Various mechanisms can be used to map i_rids to o_rids. For example, in one embodiment memory IP 204 includes a register 240 with multiple fields in which Request IDs 242 and associated i_rids 244 are written). Under one implementation, in connection with issuance of a new Request ID, the Request ID and the i_rid associated with the read request written to a free entry in register 240. As data is read out (e.g., read from the LSQ), a lookup of register 240 is made using the Request ID, and the i_rid in the associated entry is read and the entry is marked as free. The i_rid becomes the o_rid to be used when the block of read data is transferred to the protocol bridge via the output channel.

Sub-Blocks

The primary sub-blocks in the memory IP include memory half datablocks, the time slot counter, and the LSQ. FIG. 4 shows a diagram 400 illustrating an instantiation of sixteen 0.5 MB DBs, along with corresponding charge pumps. The hierarchy of the memory is as follows. The controller is designed to control a 4×4 array of half datablocks organized as four slices 402 with each slice containing 4 DBs 404. The four slices are also labeled Slice 0, Slice 1, Slice 2, and Slice 3 in FIG. 4. Each slice 402 has a 128b data input 406 and a 128b output 408. The slices are accessed in parallel and 128b data from each slice is concatenated to form the 512b input 410 to the memory sub-block and the 512b output 412 from the memory sub-block. Each slice contains a charge pump to supply wordline and bitline voltages (not separately shown).

Within each slice 402 there are four DBs 404. The DBs are accessed one at a time, in a time multiplexed manner. Each DB 404 contains two sides ((L)eft and (R)ight). Each side contains four sub-arrays 414. On the input side, circuitry 416 is used to receive 128b of input data for the slice and split this input into four 32b data portions 418 that are respectively input to DB0, DB1, DB2, and DB3. On the output side, 32b data outputs 420 from DB0, DB1, DB2, and DB3 are combined by circuitry 422 to form 128b outputs 408.

As shown in architecture 200 in FIG. 2 above, interfaces 206 and 208 facilitate communicates between the SoC or NoC and the memory IP, with associated operations used to enqueue and buffer data using LSQ 210, which is the centralized request queue and data buffer for the controller. The time slot counter controls which read/write requests can access the DBs on a given clock cycle. In one embodiment, the time slot counter increments over 16 time slots continuously. During each time slot, a specific DB, DB side (left, right), and even/odd sub-array is accessed. For example, in time slot 0, accesses to DB0, left side, even subarrays are allowed. In time slot 1, accesses to DB1, left side, even sub-arrays are allowed. And so on. The time slots ensure that timing constraints within the memory are met. Once 16 cycles have elapsed, the pattern is repeated since at that time accesses to the same sub-array are once again allowed.

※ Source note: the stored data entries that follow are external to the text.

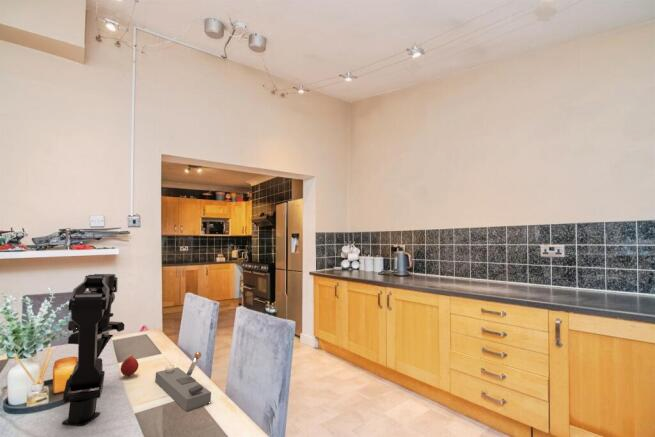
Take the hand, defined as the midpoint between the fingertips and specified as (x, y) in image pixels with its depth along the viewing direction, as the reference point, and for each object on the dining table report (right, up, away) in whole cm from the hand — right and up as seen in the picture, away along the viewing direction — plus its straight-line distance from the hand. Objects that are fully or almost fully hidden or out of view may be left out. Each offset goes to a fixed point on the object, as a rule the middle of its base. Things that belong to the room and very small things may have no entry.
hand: (95, 358), depth 110 cm
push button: (+19, -11, +13) cm, 25 cm away
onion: (+2, -14, +15) cm, 20 cm away
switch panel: (+27, -14, +5) cm, 30 cm away
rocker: (+35, -10, -3) cm, 37 cm away
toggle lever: (+28, -9, +7) cm, 31 cm away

In one embodiment, memory addresses are striped across the DB sub-arrays, such that sequential addresses are distributed across DBs, DB sides, and sub-arrays. For example, addresses with (i_addr[3:0]==0) are stored in DB0, left side, sub-array 0, and accessed during time slot zero.

Refresh Control

Refresh logic issues reads to the DBs on a fixed schedule. Refresh operations take priority over read/write requests stored in the LSQ and consume the current timeslot with a read-based refresh command. The number of refresh time slots could be as high as 1 per every 17 clock cycles. In this manner, the sequence of time slots would be 0, 1, 2, . . . , 14, 15, Refresh, 0, 1,. . . . In one embodiment, refresh is implemented as a dummy read to the memory. The dummy read address is incremented for each refresh, such that over a period of time, all memory locations are refreshed. During refresh cycles, regular reads/writes are stalled. The number of refresh cycles can be adjusted to minimize latency while still meeting data refresh requirements.

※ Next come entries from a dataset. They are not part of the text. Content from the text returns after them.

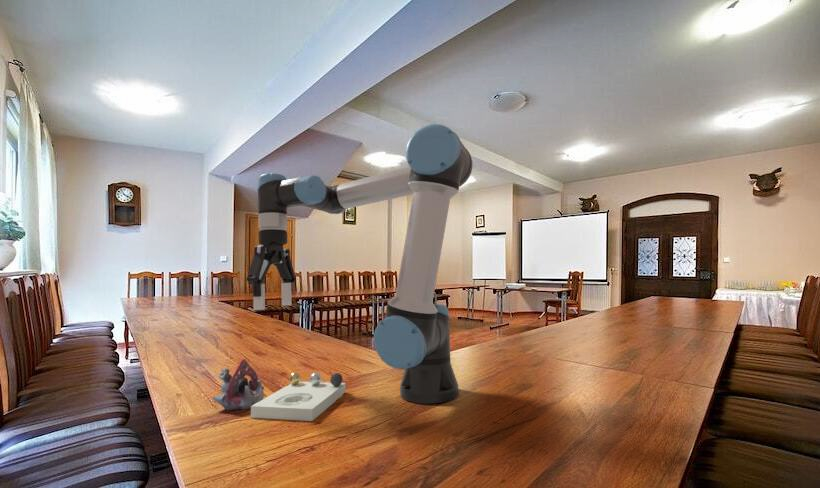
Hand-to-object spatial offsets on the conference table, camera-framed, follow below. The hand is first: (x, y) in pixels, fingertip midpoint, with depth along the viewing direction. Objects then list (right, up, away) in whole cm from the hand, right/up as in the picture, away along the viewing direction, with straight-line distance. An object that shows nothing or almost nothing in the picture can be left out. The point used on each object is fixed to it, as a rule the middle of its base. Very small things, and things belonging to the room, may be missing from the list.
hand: (273, 307), depth 97 cm
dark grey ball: (+18, -18, -3) cm, 26 cm away
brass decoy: (+6, -19, -1) cm, 20 cm away
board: (+10, -22, -9) cm, 26 cm away
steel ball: (+12, -19, -2) cm, 22 cm away
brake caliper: (-5, -23, -8) cm, 25 cm away
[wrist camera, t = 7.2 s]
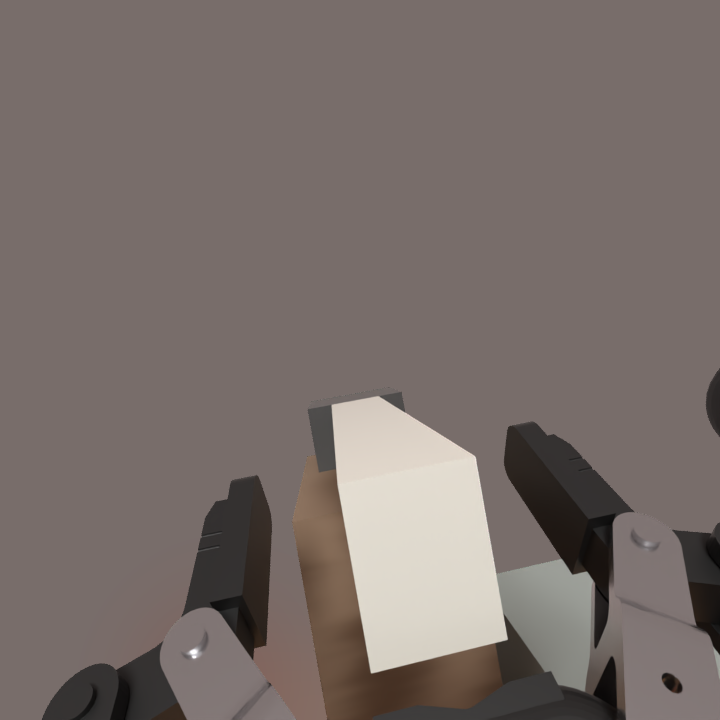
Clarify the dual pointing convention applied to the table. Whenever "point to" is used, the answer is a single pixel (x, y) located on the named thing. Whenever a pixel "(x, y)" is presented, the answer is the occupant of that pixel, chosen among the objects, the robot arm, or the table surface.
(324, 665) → the brown tall block
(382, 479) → the bar
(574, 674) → the pale green block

As shown in FIG. 5, the time slot method utilizing read-based refresh provides benefits over conventional refresh using the built-in DB refresh command. For conventional refresh, the relationship between regular read/write addresses and refresh location is unknown. Thus, there must be a 16-cycle delay between regular read/write and refresh to avoid timing constraints. This requirement would increase 1 KB read/write latency if refresh occurs during the read. Bounded deterministic latency would increase by >32 cycles if conventional refresh is used. The default refresh config is i_refresh_delay=15 i_refresh_num=15. Alternative settings should be analyzed carefully to ensure latency bounds and refresh interval completion.

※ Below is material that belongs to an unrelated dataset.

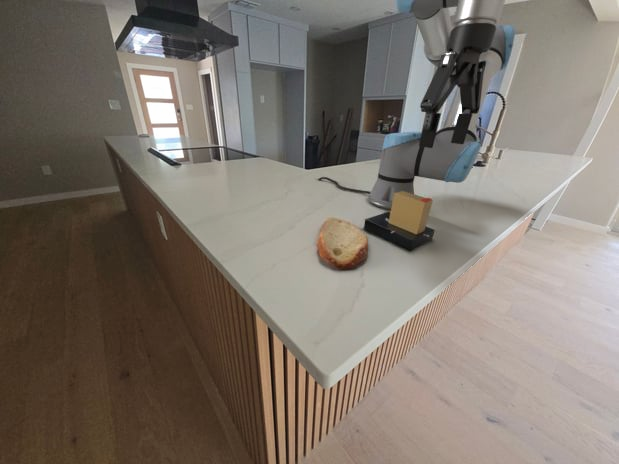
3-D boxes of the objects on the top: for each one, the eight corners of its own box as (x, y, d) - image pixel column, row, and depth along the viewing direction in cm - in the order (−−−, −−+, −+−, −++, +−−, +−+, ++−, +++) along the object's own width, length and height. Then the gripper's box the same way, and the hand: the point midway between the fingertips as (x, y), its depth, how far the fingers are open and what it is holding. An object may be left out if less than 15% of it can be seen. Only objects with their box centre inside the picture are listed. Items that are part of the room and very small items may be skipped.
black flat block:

FIG. 5 further shows three cycles of an aligned Read/Write-Refresh pattern using the proposed refresh scheme. Each Read/Write takes 16 clock cycles, followed by a Refresh that occurs during a single clock cycle. This scheme provides substantial improvement over the conventional refresh scheme.

As further examples, the following three sequences take the same duration to process:

TABLE 1
WR only   WR(addr = 0) −> WR(addr = 1) −>
          WR(addr = 2) −> WR(addr = 3) −> WR(addr = 4)
RD only   RD(addr = 0) −> RD(addr = 1) −>
          RD(addr = 2) −> RD(addr = 3) −> RD(addr = 4)
WR/RD mix WR(addr = 0) −> RD(addr = 1) −>
          WR(addr = 2) −> RD(addr = 3) −> WR(addr = 4)

Each address is assigned a time slot and is only allowed to be executed when the timestamp matches the time slot number. If no requests are pending for the time slot, then it is treated as an idle cycle.

AXI-to-Memory IP Protocol Bridge

In accordance with aspects of the embodiments below, an AXI-to-memory IP protocol bridge is disclosed that utilizes the input and output data queues inherent to the memory controller, serializes write and read transactions and map them to the AXI interface protocol without requiring additional arbiters, infrastructure logic or unique RAM blocks. This is achieved, in part, by repurposing the queuing buffers in the memory IP discussed above as the arbiter logic and reordering the AXI signals to match the write/read protocol implemented by the memory IP.

By leveraging the unique time-slot counter characteristics and input and output queue designs, we can simplify the AXI-to-memory IP protocol bridge as a conversion medium. The bridge acts as an AXI subordinate to translate the memory specific signals as AW/W/B/AR/R AXI signals. The five AXI sub-channels (Write Address, Write Data, Write Response, Read Address, and Read Data) with handshake signals (valid, ready) are serialized into a pair of input and output channels to interface with the controller on the memory IP. The AXI valid and ready signals are generated as the memory IP receives or transmits requested data.

In one embodiment, the Write and Read transactions are streamlined into a single FIFO input queue with a label indicating if the request is a write or read. This eliminates the need for write/read arbitration. The read responses are returned in-order using a FIFO output queue (LSQ 210) to maintain compliance with AXI ordering should a memory location be accessed multiple times.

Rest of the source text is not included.